Die Tierwelt ist das Gebiet, in dem die Landschaft außergewöhnlich wird. Schwarze Rotkelchen — einst der am stärksten gefährdete Vogel der Welt, 1980 auf 5 Individuen reduziert und durch eine der gefeiertsten Naturschutzinterventionen gerettet — leben in bewaldeten Gebieten von Rangatira (South East Island) und Mangere Island. Beide sind Naturschutzgebiete mit eingeschränktem Zugang, verwaltet von DOC; Besuche erfordern Genehmigungen und werden mit Führern durchgeführt.

Chatham Island Teal, Chatham Island Shag und der endemische Chatham Island Mollymawk brüten hier. Die Offshore-Gewässer haben bedeutende Populationen von Delfinen und verschiedenen Walarten.

Warum fast niemand hingeht

Die Chatham Islands empfangen vielleicht 2.000–3.000 Besucher pro Jahr — ein außergewöhnlicher Kontrast zu den Millionen, die jährlich Queenstown besuchen. Die Hindernisse sind real: Kosten, Entfernung, begrenzte Unterkunft und das Fehlen jeglichen organisierten Tourismuserlebnisses.
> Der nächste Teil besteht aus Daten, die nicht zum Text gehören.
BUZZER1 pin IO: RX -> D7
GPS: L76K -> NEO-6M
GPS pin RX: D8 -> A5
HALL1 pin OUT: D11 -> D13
Für Reisende, die Abgelegenheit als Wert und nicht als Problem betrachten, sind diese Hindernisse genau der Punkt. Die Chatham Islands belohnen Besucher, die kommen, um zu beobachten und zu lauschen, statt ein kuriertes Erlebnis zu konsumieren. Die Landwirtschaftsgemeinschaft, die seit Generationen hier lebt — überwiegend Moriori, Maori und europäischer Abstammung — ist gastfreundlich auf die Weise von Gemeinschaften, die Fremde nicht oft sehen und nicht geübt darin sind, Gastfreundschaft zu inszenieren.

Die ehrliche Einschätzung: Die Chatham Islands sind nicht für jeden. Sie sind kein zwangloser Zusatz zu einem Neuseeland-Reiseplan. Sie erfordern Planung, Flexibilität, Toleranz gegenüber begrenzten Annehmlichkeiten und echtes Interesse an der kulturellen und Naturgeschichte, die den Trip rechtfertigt.
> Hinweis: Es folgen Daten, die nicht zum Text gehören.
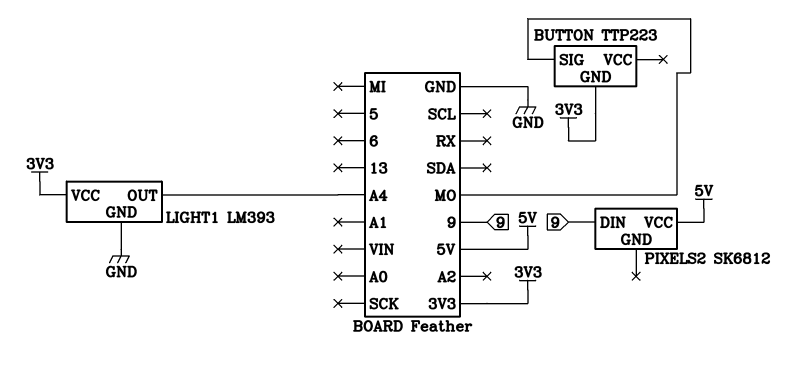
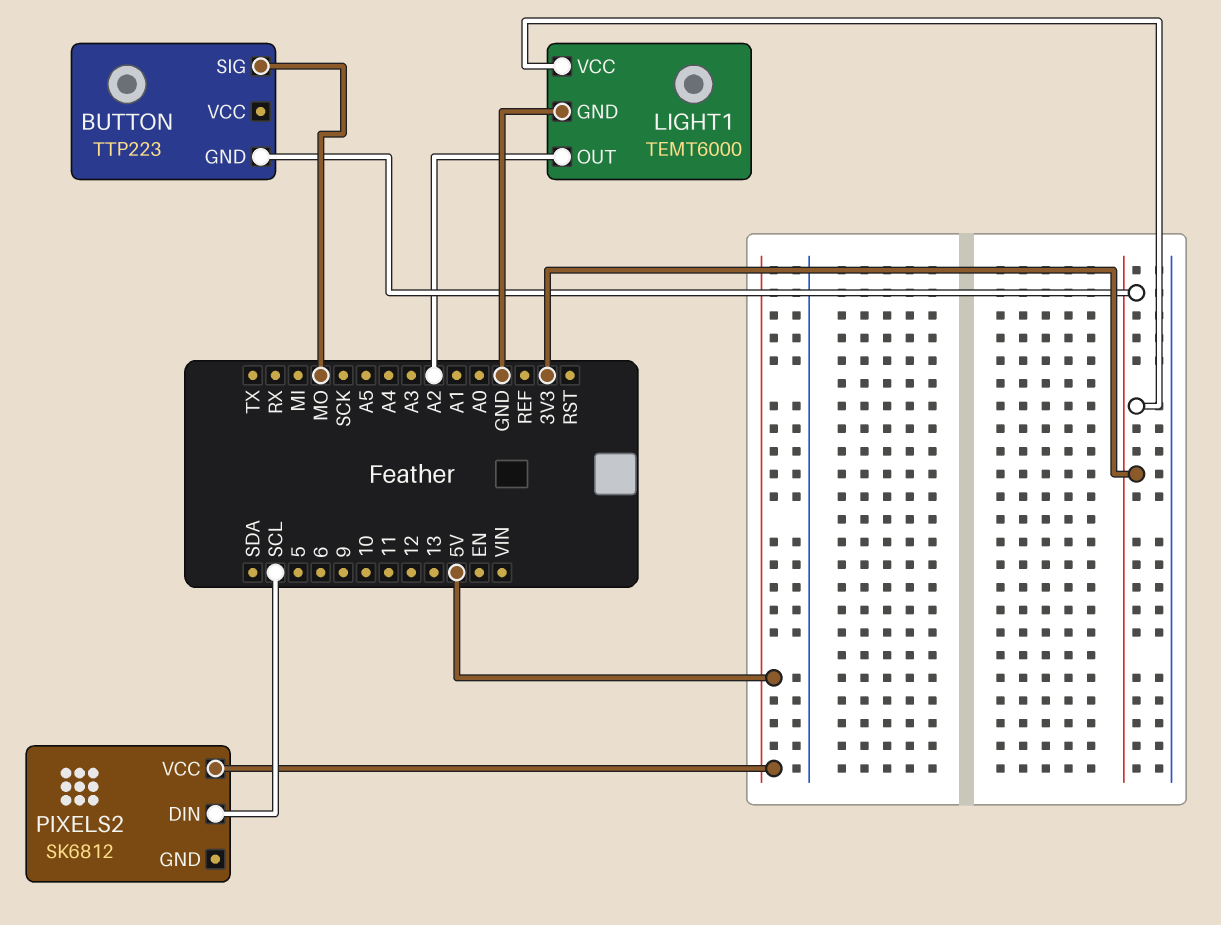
LIGHT1: LM393 -> TEMT6000
LIGHT1 pin OUT: A4 -> A2
PIXELS2 pin DIN: 9 -> SCL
Für jene, bei denen diese Bedingungen erfüllt sind — fahren Sie hin. Es ist eines der unverwechselbarsten Erlebnisse im Neuseeland-Einzugsgebiet.

Praktische Hinweise

Beste Reisezeit: November bis März. Winter (Mai–September) ist kalt, windig und die kurzen Tage begrenzen das Licht für Fotografie und Tierbeobachtung. Sommertemperaturen erreichen 18–22 °C; Bedingungen für die Tierbeobachtung sind allgemein besser.

Dauer: Mindestens 4–5 Tage. Die Insel lohnt keine Hast. Eine Woche ermöglicht Wetterflexibilität und Zeit mit der Landschaft.
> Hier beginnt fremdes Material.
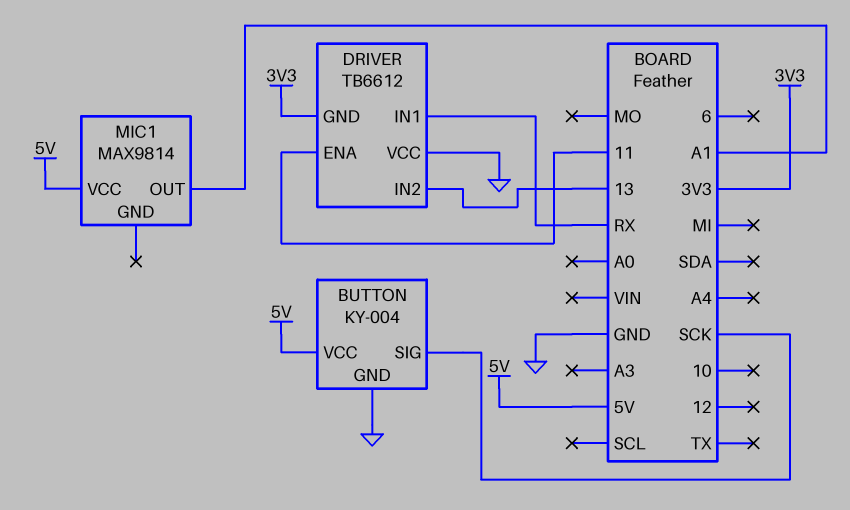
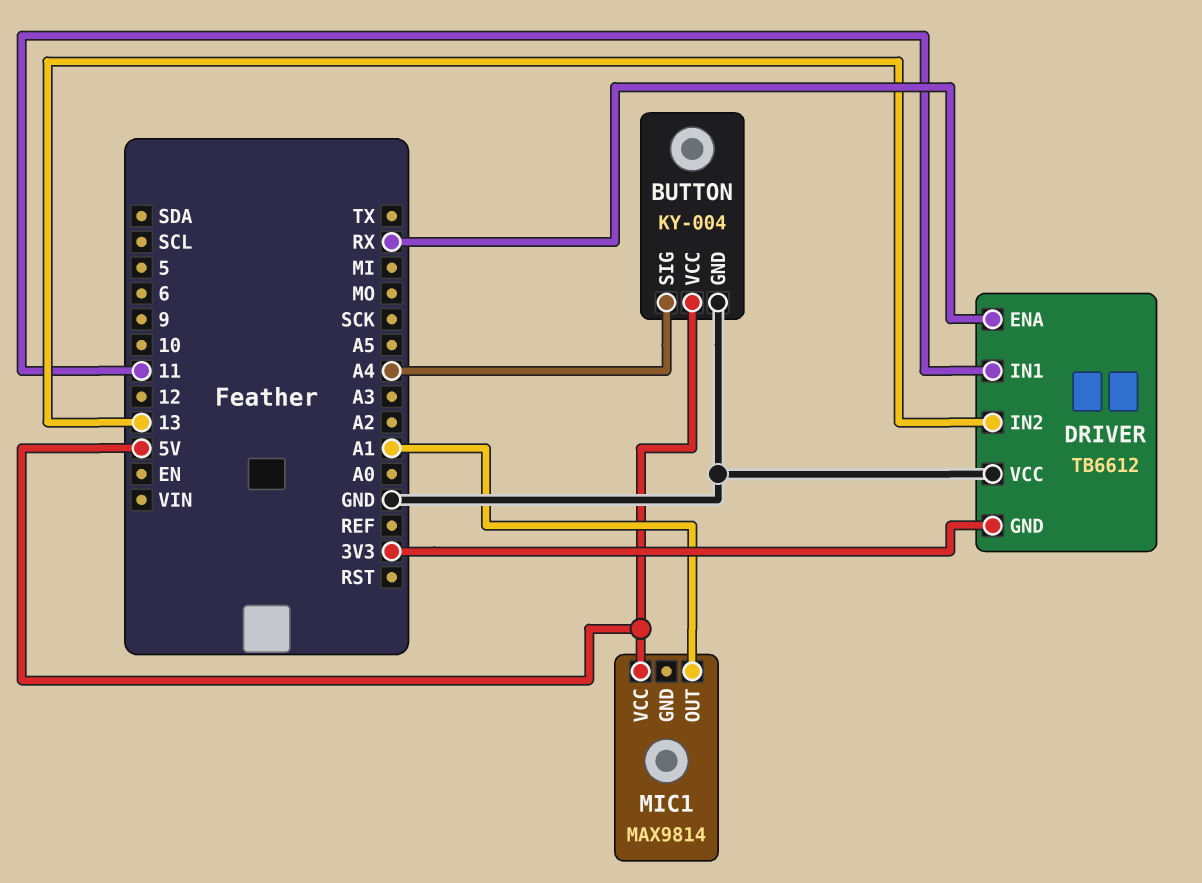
BUTTON pin SIG: SCK -> A4
DRIVER pin ENA: 11 -> RX
DRIVER pin IN1: RX -> 11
Fahren: 4WD unverzichtbar. Straßen sind weitgehend unbefestigt. Einige Zugangspisten zu wichtigen Wildtiergebieten erfordern spezifisches lokales Wissen — der Unterkunftsanbieter kann beraten.

Kommunikation: Mobilfunkabdeckung auf Chatham hat sich verbessert, bleibt aber außerhalb von Waitangi lückenhaft. Satellitengestützte Kommunikation ist in den meisten Unterkünften verfügbar.